Child Custody and Child Support Part 1 – How to Get It Right the First Time

Child Custody and Child Support Part 1 – How to Get It Right the First Time

Posted on August 3rd, 2018

For many people, there is no outcome in a divorce more important than maintaining the ability to nurture a healthy relationship to your children. For that reason, achieving a fair and beneficial child custody and child support order during your initial divorce proceedings is crucial.

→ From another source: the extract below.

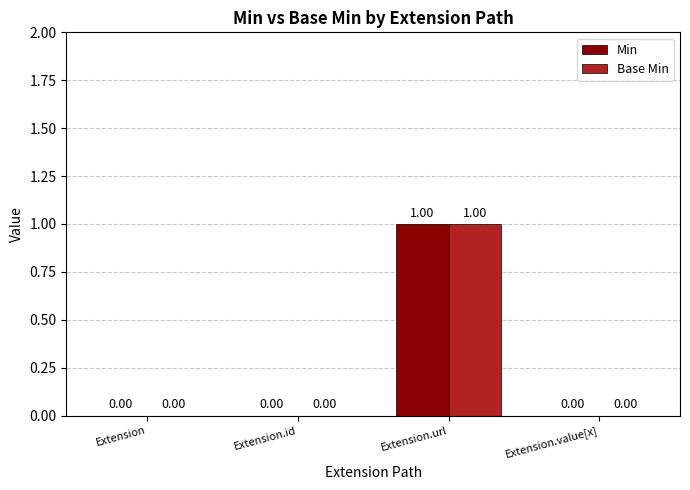

What is the sum of all Base Min values?

1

In the first part of the Child Custody and Child Support series, important factors to consider when creating the original agreement to ensure a lasting and satisfactory solution:

  1. Interact with your spouse as respectfully as possible at all times. If you both can be respectful and cooperative, it will make forming your initial agreement, carrying out the agreement, and making any future modifications to the agreement a smoother process. Nevada law joint legal and joint physical custody unless the court specifically addresses that the best interests of the child are not served by joint legal or joint physical custody and child arrangements are a long-term commitment, so the better you and your spouse can work together, the easier it will be for you and your children in the years to come.
  2. Consider your work schedule and other commitments realistically. Custody is a long-term arrangement, so it’s unwise to request responsibilities out of fear or insecurity. Instead, consider the facts as coldly as you can.
  3. Think through the needs of each of your children and the resources of each parent. How will your children’s ages and personalities impact the type of agreement you want? What will your family schedule look like? What academic or extracurricular activities are your children committed to? How will your childcare arrangements work given the distance between the parents’ homes? What are the differences in career obligations and social tendencies of each parent?
  4. Voice all issues that concern you during the initial court proceedings. In Nevada, parents cannot seek a custody change simply because they want one. Down the road, the court will not allow you to raise old, pre-existing issues in consideration of custody. The court will only allow new changes in circumstance to be considered, because they want the children’s lives to be as stable and predictable as possible. If something is bothering you, speak up now. Don’t wait until it’s too late to factor it into the court’s decision. If you are unsure about something, ask your lawyer for their advice. When it comes to child custody and support issues, there is no substitute for experience in family law.

Achieving a fair and beneficial child custody and child support agreement is crucial for all parties involved. Considering these factors is key to ensuring the original agreement is lasting and manageable.